Apesar dessa descrição nosográfica clássica rigorosa das depressões, desde os anos 60 já se podia notar que psiquiatras de diferentes países faziam diagnósticos distintos para os mesmos distúrbios  psiquiátricos. Foi através da observação de que os psiquiatras americanos diagnosticavam mais quadros esquizofrênicos e os ingleses mais transtornos maníaco-depressivos é que surgiu, quase que concomitantemente em vários países, a necessidade da unificação dos diagnósticos dos distúrbios psiquiátricos e, em particular, das depressões.  Assim surgiram as primeiras escalas de avaliação como a de Hamilton, em 1960, para uma melhor quantificação em forma de escores do grau de depressão de uma pessoa. Foi nessa época que surgiu também a Escala Breve de Avaliação Psiquiátrica de Overall e Goham para avaliação de quadros psiquiátricos gerais.
Uma das escalas mais antigas que interessou aos europeus foi a Escala de Newcastle, desenvolvida por Carney e colaboradores em 1965 na Inglaterra. Ela se compõe de dez ítens selecionados entre 35 iniciais mediante a análise de regressão múltipla para os resultados obtidos com 116 pacientes depressivos que receberam terapia eletroconvulsiva.
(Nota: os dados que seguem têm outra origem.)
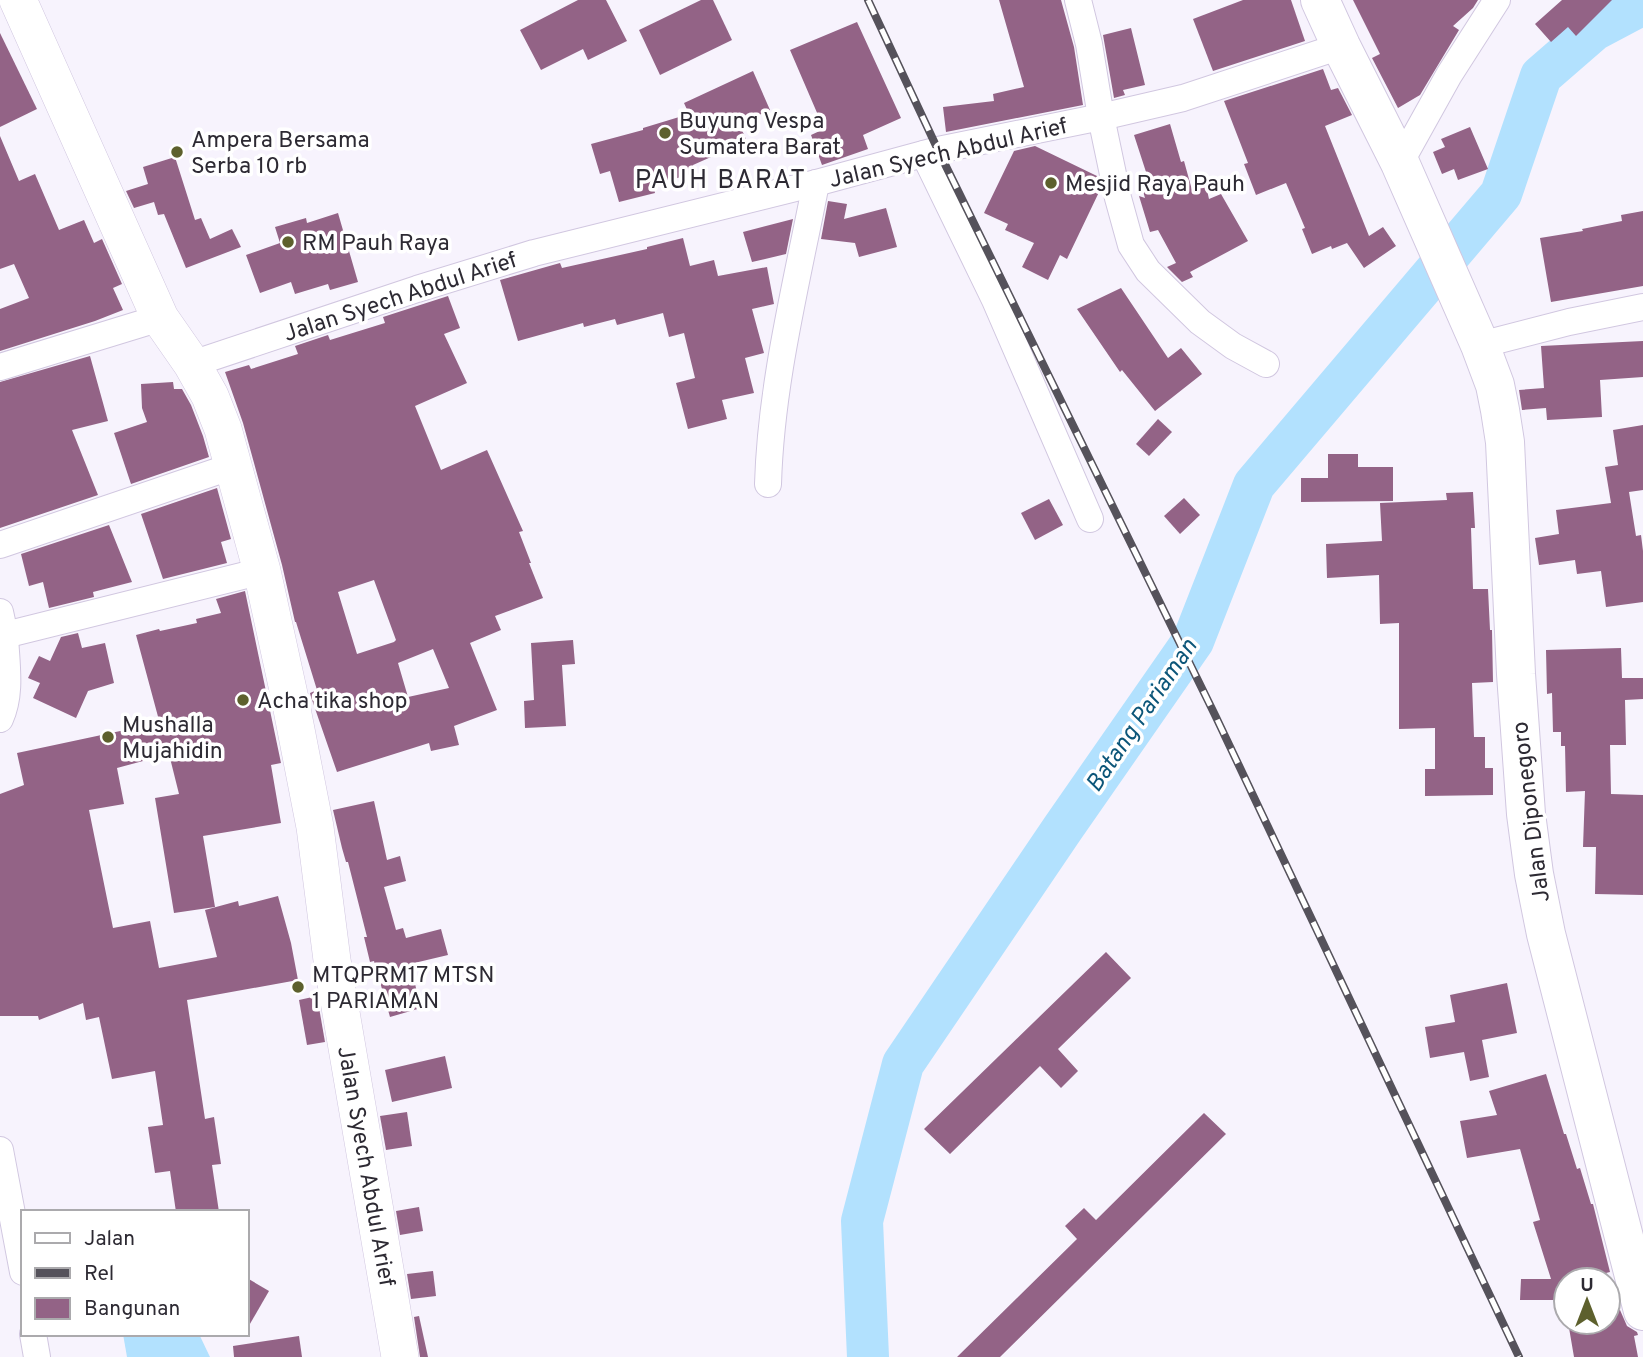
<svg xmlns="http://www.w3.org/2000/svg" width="1643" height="1357" font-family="Overpass,sans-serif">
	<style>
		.water { fill: #b2e1fe }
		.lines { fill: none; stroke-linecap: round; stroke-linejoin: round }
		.river { stroke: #b2e1fe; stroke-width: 42 }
		.building { fill: #936386; fill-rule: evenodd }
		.street-casing { stroke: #d1c7e0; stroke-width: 28 }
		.secondary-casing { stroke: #d1c7e0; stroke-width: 38 }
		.primary-casing { stroke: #d1c7e0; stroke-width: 40 }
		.street { stroke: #fff; stroke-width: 26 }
		.secondary { stroke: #fff; stroke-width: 37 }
		.primary { stroke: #fff; stroke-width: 38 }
		.rail-casing { stroke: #55525b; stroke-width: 8 }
		.rail { stroke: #fff; stroke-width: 5; stroke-dasharray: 16; stroke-linecap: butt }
		.poi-dot { fill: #5d602d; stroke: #fff; stroke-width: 2.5 }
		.labels { text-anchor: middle; stroke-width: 7; stroke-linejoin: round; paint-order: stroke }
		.poi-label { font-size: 23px; fill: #2d2a33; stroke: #fff; text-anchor: start }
		.street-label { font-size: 23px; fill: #2d2a33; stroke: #fff }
		.water-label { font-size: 24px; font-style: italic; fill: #0c5679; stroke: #fff }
		.quarter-label { font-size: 26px; letter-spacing: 2px; fill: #2d2a33; stroke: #fff }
	</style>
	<rect width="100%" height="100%" fill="#f7f3fd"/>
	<path class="water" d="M123,1334H199L210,1357H127Z"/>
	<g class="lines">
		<path class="river" d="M868,1357L862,1221L903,1064L1063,828L1193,641L1254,485L1501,194L1541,76L1594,30L1643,4"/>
	</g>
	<g class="building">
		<path d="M578,0H606L627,41L588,60L583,49L541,70L520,30Z"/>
		<path d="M701,0H713L732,40L660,75L639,30Z"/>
		<path d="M999,0H1061L1074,47L1083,105L946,132L943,107L994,101L993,94L1024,87Z"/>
		<path d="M1243,0H1291L1305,41L1213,71L1193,19Z"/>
		<path d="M1353,0H1478L1473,8L1453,26L1459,30L1420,95L1398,108L1372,58L1380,54Z"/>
		<path d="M1562,0H1612L1576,36L1568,27L1551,42L1535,24Z"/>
		<path d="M857,22L901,118L863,135L868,149L822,165L811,135L824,129L790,50Z"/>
		<path d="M1131,28L1145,85L1123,90L1125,95L1114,98L1103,35Z"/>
		<path d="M0,33L37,109L0,127Z"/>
		<path d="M1323,69L1331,90L1338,88L1352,115L1325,126L1369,236L1383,227L1396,246L1364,268L1347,243L1332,249L1331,246L1312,254L1302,229L1305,228L1286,183L1256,195L1244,164L1248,163L1224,101Z"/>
		<path d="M753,71L770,110L739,124L747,141L693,165L695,173L653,185L655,193L619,202L610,171L600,174L591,144L643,130V128L689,114L684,103Z"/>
		<path d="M1170,124L1181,162L1184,161L1192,190L1206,186L1209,199L1221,194L1248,241L1190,272L1193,277L1182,282L1167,267L1176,263L1158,230L1150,232L1139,196L1145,198L1138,174L1146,172L1134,135Z"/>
		<path d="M1470,127L1488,169L1458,180L1454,169L1442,174L1433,152L1445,147L1441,139Z"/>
		<path d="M0,136L19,181L35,174L59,230L84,220L94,243L102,239L122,284L113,288L123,310L95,321L0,351V309L29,298L14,264L0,269Z"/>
		<path d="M1035,146L1097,176L1100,190L1067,259L1060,255L1048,280L1022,267L1034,243L1005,230L1008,224L984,213L1014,151Z"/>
		<path d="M175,157L195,220L201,218L210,239L232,229L241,247L186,268L164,214L158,215L154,202L134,208L126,191L148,184L143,167Z"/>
		<path d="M828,201L847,204L844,219L886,208L897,247L859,257L855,243L821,239Z"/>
		<path d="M1643,211V286L1551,302L1540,238L1583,231L1582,229L1622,221L1621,215Z"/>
		<path d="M338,213L358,282L330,290L328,284L295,294L291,282L260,293L246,255L280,243L275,227L306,218L307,223Z"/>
		<path d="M793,219L786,254L752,262L743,232Z"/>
		<path d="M683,238L690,266L714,260L718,276L767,267L774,304L752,309L764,353L745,358L754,393L722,400L727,419L688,429L676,383L695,378L684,333L669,337L663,313L617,325L615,319L584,327L583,323L518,341L500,280L560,263L562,268L647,249V247Z"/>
		<path d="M1121,288L1168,358L1181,348L1202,374L1155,411L1122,370L1120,372L1077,309Z"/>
		<path d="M448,296L460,328L444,334L467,383L415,406L441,470L487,450L523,531L519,532L531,563H529L543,598L495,616L501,630L470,643L497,710L454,726L459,745L431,751L429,743L337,772L311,697L310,693L317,690L296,622H295L282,565L243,423L225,372L249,365L251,369L298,354L295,346L328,335L330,340L385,323L383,317ZM374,580L396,640L394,642L357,654L338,592ZM433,649L449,688L408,697L398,663Z"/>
		<path d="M1643,341V377L1600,380L1602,417L1547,420L1546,408L1522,410L1519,390L1544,388L1541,346Z"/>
		<path d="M90,356L108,421L72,430L98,495L0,528V382Z"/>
		<path d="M173,382L174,389H182L191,405L203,436L209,457L131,484L114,433L147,422L142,408L141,384Z"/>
		<path d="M1158,419L1172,432L1149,456L1136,444Z"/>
		<path d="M1643,425V490L1629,492L1636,536L1641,535L1643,551V602L1606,607L1601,571L1577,574L1575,560L1539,565L1535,538L1559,534L1556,510L1611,503L1605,467L1618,465L1613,430Z"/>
		<path d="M1328,454H1358V467H1393V501L1301,502V478H1328Z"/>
		<path d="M217,488L231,539L221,542L227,563L163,579L141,514Z"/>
		<path d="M1473,492L1475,528H1471L1473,589H1488L1490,630H1492L1493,682L1472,683L1474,737H1485V768H1493V795L1425,796V769H1435V728L1399,729V623L1380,624L1379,575L1327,578L1326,544L1382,541L1380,503L1447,500L1446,493Z"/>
		<path d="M1184,498L1200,515L1180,534L1164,516Z"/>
		<path d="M1049,499L1063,525L1035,540L1021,513Z"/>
		<path d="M109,525L132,582L93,592L94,597L49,608L43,582L29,586L21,554Z"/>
		<path d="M245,591L281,763L271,765L281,823L203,836L215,907L174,913L155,798L179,794L169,754L117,768L124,804L89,810L113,928L150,921L159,968L217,957L205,910L238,901L239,906L278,896L291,943L298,980L187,1000L205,1119L214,1117L221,1164L212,1165L219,1212H176L170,1171L155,1173L148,1127L163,1125L155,1071L112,1079L99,1017L86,1020L83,1003L39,1020L38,1016H0V794L24,785L17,753L125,730V733L160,724L136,635L159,629L160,631L197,623L196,619L221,613L216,599Z"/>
		<path d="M78,633L82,648L105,643L114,683L88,691L76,718L33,698L40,683L28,678L39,656L50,661L61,637Z"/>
		<path d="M573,640L575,664L562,665L566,726L525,728L524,701L534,700L531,643Z"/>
		<path d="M1621,648L1622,678H1643V699L1625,700L1626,745H1610L1611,794L1643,795V895L1595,894L1596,847H1583L1585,791L1566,792L1565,746H1561V732H1553L1552,693L1547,694L1546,650Z"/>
		<path d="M374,801L387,860L400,856L406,881L384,887L396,930L403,928L406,938L441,929L448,955L410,964L421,1008L390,1017L374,961L370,962L364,937H367L348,862H346L342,848L333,810Z"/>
		<path d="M1106,952L1131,978L1058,1049L1078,1071L1061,1088L1040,1066L950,1154L924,1129Z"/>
		<path d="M1507,983L1517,1033L1482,1040L1489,1077L1470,1081L1464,1052L1430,1058L1425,1027L1455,1022L1450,995Z"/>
		<path d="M317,996L325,1042L307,1045L299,1000Z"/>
		<path d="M445,1056L452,1088L392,1102L385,1070Z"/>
		<path d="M1546,1074L1564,1134H1566L1577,1169L1580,1168L1591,1204H1593L1610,1272L1606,1273L1609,1280H1566V1300H1520L1521,1279H1551L1533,1222L1540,1220L1520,1149L1467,1158L1460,1121L1497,1115L1489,1091Z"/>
		<path d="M407,1112L412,1146L386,1150L380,1116Z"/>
		<path d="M1204,1113L1226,1134L1000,1357H957L1077,1239L1065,1226L1084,1208L1096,1220Z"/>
		<path d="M419,1207L423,1231L400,1235L396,1211Z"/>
		<path d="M433,1271L436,1296L411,1299L407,1274Z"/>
		<path d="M247,1278L269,1291L247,1329Z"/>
		<path d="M1620,1310L1627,1326L1637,1332L1638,1335L1634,1336L1638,1357H1574L1568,1322H1608V1312Z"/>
		<path d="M419,1316L428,1357H420L414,1317Z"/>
		<path d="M299,1336L302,1357H234L233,1346Z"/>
	</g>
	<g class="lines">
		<defs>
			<g id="street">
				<path d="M1078,0L1089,44L1101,117L1118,198L1131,245L1148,271L1200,322L1233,346L1266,364"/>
				<path d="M924,154L995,300L1090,519"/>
				<path d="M1400,163L1449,75L1497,0"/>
				<path d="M1480,345L1569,322L1643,307"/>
				<path d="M192,364L417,289L534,253L816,183L938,150L1101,117L1183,98L1341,46"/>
				<path d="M0,367L160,318"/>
				<path d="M768,484C771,382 797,282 816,183"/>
				<path d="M0,545L233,466"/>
				<path d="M0,612L5,635L262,571"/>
				<path d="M0,719C12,693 6,663 5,635"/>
				<path d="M0,1150L23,1272"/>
				<path d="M33,1334L37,1357"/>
			</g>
			<path id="secondary" d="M18,0L160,318L192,364L210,396L223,429L262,571L290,699L315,827L332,960L400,1357"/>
			<path id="primary" d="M1320,0L1341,46L1400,163L1480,345L1495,385L1500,410L1505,442L1516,674L1526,814L1534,874L1546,934L1643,1311"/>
		</defs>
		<use href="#street" class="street-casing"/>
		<use href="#secondary" class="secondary-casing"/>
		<use href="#primary" class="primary-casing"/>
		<use href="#street" class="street"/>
		<use href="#secondary" class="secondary"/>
		<use href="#primary" class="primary"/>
		<defs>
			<path id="rail" d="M868,0L938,150L1215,715L1519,1357"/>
		</defs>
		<use href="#rail" class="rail-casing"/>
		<use href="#rail" class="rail"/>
	</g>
	<g class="poi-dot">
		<circle cx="665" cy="133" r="7"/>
		<circle cx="177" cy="152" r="7"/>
		<circle cx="1051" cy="183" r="7"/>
		<circle cx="288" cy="242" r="7"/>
		<circle cx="243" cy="700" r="7"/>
		<circle cx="108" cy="737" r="7"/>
		<circle cx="298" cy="987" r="7"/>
	</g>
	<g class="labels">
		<g class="poi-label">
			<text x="679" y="128">Buyung Vespa<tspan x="679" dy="26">Sumatera Barat</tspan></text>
			<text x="191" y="147">Ampera Bersama<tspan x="191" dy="26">Serba 10 rb</tspan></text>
			<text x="1065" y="191">Mesjid Raya Pauh</text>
			<text x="302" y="250">RM Pauh Raya</text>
			<text x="257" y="708">Acha tika shop</text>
			<text x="122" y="732">Mushalla<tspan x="122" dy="26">Mujahidin</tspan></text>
			<text x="312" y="982">MTQPRM17 MTSN<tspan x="312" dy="26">1 PARIAMAN</tspan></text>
		</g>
		<g class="street-label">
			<text transform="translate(948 152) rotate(-13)" y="8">Jalan Syech Abdul Arief</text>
			<text transform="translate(400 296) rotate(-18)" y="8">Jalan Syech Abdul Arief</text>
			<text transform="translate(1530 812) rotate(-97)" y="8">Jalan Diponegoro</text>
			<text transform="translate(367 1166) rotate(80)" y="8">Jalan Syech Abdul Arief</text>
		</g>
		<g class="water-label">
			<text transform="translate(1141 715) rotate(-56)" y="8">Batang Pariaman</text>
		</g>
		<g class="quarter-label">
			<text x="721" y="188">PAUH BARAT</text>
		</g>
	</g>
	<rect x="21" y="1210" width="228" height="126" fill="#ffffff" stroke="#abaaad" stroke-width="2"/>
	<rect x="35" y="1233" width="35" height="10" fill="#ffffff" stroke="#abaaad" stroke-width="2"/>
	<text x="84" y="1245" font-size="21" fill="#2d2a33">Jalan</text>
	<rect x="35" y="1268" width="35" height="10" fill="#55525b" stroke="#abaaad" stroke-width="2"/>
	<text x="84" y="1280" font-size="21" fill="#2d2a33">Rel</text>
	<rect x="35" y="1298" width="35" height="21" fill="#936386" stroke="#abaaad" stroke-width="2"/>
	<text x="84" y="1315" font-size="21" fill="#2d2a33">Bangunan</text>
	<g transform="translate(1587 1301)"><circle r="33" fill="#ffffff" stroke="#abaaad" stroke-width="2"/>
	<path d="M0-5L12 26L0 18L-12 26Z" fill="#5d602d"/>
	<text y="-10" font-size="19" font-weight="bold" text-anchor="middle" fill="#2d2a33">U</text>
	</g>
</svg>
A pontuação total se obtém  através da soma dos pontos obtidos em cada ítem multiplicados por seu valor ponderado. (Alonso-Fernández, 1988). (2

Tabela 5 -                        Escala de Newcastle-I _____________________________________________________________________

                                     Sintomas                                                                     Ponderação
_____________________________________________________________________
Qualidade particular do humor depressivo (humor depressivo diferente
     em qualidade e não limitado na quantidade às reações depressivas
     habituais)                                                                                                             +1
Sentimento (ou idéias delirantes) de culpa                                                                 +1
Delírio nihilista (idéias delirantes de negação, aniquilamento, destruição
     iminente, desaparecimento corporal ou ruína do doente e/ou de seus
     familiares)                                                                                                            +
Atividade psicomotora de tipo depressivo (agitação ou lentificação)                          +2
Perda de peso superior a 3 kg                                                                                   
Ausência de uma psicogênese adequada ou suficiente (ausência de
     estresse psíquico e de dificuldades de existência depois do começo
     dos sintomas, capazes de explicar a perpetuação da doença)                                 +2
Personalidade adaptada (ausência de antecedentes neuróticos, de trans-
     tornos neuróticos invalidantes e de má adaptação social importante                      +1
Episódio depressivo prévio                                                                                        +1
Heteroacusações contra terceiros (tendência de atribuir sua doença a
     outro)                                                                                                                    -1
Ansiedade                                                                                                                   -1
O diagnóstico de depressão endógena exige uma pontuação igual ou superior a 6.
Uma nota de 5 ou menos é própria de uma depressão neurótica.
_______________________________________________________________________

 Na mesma época, surgia nos EUA uma  escala de auto-avaliação da depressão desenvolvida por Zung e colaboradores em 1965 que impulsionou a melhora da qualidade dos diangnósticos e um melhor acompanhamento clínico dos casos. A forma modificada dessa escala podemos ver na tabela abaixo: (2)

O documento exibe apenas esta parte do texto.